DATA FOR THE TASK>
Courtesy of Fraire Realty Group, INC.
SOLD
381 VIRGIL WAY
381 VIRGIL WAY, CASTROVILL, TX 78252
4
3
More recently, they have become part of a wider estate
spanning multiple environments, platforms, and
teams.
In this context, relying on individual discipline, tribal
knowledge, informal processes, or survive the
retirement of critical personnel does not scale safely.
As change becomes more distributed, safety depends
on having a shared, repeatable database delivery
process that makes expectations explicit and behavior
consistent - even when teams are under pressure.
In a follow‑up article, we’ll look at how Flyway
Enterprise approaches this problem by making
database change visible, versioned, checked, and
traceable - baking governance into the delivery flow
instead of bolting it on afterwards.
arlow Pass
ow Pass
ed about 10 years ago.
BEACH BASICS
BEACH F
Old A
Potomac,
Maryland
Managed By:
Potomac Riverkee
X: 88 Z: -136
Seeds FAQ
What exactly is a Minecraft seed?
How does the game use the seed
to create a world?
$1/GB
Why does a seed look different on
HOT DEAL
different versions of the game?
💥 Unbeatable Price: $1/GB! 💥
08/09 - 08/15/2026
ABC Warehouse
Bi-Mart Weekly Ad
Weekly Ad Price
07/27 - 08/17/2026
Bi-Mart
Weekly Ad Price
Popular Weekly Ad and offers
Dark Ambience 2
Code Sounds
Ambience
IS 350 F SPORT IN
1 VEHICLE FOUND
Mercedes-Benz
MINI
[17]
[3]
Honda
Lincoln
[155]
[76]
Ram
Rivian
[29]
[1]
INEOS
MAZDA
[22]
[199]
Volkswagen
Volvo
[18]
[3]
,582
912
---
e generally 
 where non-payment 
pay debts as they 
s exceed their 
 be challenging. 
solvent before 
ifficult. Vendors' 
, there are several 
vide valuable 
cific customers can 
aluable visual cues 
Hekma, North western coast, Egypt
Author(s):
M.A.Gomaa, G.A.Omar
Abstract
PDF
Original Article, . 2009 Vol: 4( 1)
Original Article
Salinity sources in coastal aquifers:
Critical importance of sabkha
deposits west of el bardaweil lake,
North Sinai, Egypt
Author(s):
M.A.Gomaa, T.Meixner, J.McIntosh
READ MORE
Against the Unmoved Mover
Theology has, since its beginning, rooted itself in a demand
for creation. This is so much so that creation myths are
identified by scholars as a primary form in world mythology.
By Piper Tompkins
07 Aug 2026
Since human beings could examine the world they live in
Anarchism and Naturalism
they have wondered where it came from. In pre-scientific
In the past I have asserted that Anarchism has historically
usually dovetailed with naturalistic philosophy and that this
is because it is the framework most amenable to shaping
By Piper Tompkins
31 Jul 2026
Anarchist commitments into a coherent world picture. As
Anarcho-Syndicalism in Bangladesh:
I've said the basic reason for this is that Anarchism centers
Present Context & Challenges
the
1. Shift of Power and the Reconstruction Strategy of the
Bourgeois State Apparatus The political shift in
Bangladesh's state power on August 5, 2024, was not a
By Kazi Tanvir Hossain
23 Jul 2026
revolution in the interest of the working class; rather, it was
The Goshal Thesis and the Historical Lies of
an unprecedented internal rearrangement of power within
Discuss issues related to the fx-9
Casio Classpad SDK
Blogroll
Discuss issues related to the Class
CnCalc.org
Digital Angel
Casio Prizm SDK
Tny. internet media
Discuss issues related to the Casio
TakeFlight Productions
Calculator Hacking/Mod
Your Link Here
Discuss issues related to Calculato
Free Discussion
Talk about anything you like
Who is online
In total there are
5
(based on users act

ABOUT THIS EXERCISE> The required output is a copy of each line in the records where the string "game" occurs.

RESPONSE TO THE EXERCISE>
How does the game use the seed
different versions of the game?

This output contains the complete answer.